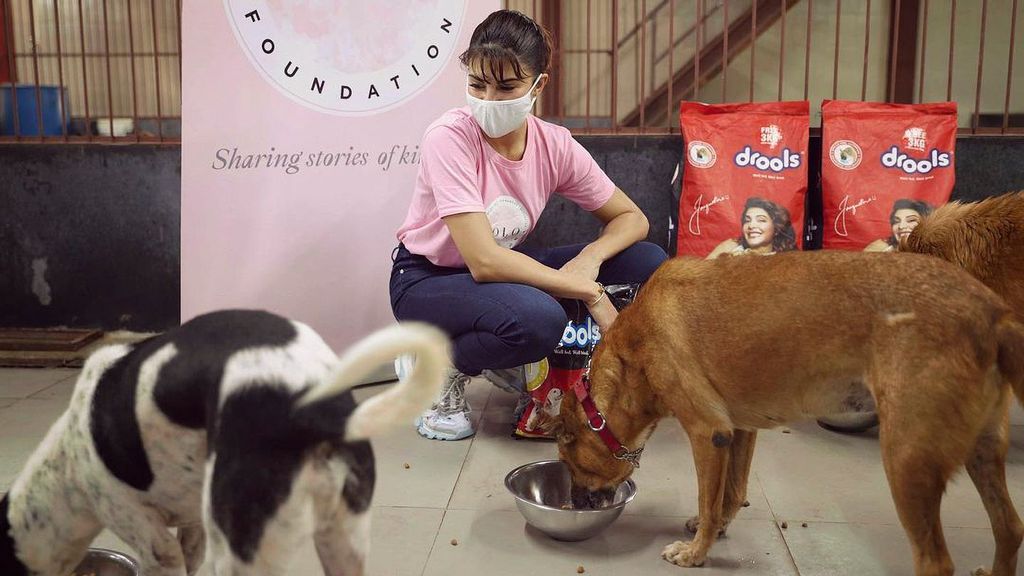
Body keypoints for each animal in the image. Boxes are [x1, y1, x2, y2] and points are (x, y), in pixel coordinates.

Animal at [1, 309, 448, 573]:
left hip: (240, 554)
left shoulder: (152, 544)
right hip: (343, 540)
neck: (64, 468)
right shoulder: (193, 532)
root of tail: (309, 410)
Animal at [552, 251, 1024, 573]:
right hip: (982, 453)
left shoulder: (708, 432)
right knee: (1010, 528)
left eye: (570, 463)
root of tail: (994, 314)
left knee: (936, 561)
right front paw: (715, 529)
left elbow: (710, 499)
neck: (632, 353)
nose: (576, 505)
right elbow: (730, 494)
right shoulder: (738, 431)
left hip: (907, 464)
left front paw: (696, 553)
○ ○ ○ ○
[TASK REQUIREMENTS]:
Since only part of the listing is wanted, copy exactly the lines from the one holding "right hip: (343, 540)" to the one holding "left hip: (907, 464)", both included.

[ANSWER TO THE PROBLEM]:
right hip: (343, 540)
neck: (64, 468)
right shoulder: (193, 532)
root of tail: (309, 410)
Animal at [552, 251, 1024, 573]:
right hip: (982, 453)
left shoulder: (708, 432)
right knee: (1010, 528)
left eye: (570, 463)
root of tail: (994, 314)
left knee: (936, 561)
right front paw: (715, 529)
left elbow: (710, 499)
neck: (632, 353)
nose: (576, 505)
right elbow: (730, 494)
right shoulder: (738, 431)
left hip: (907, 464)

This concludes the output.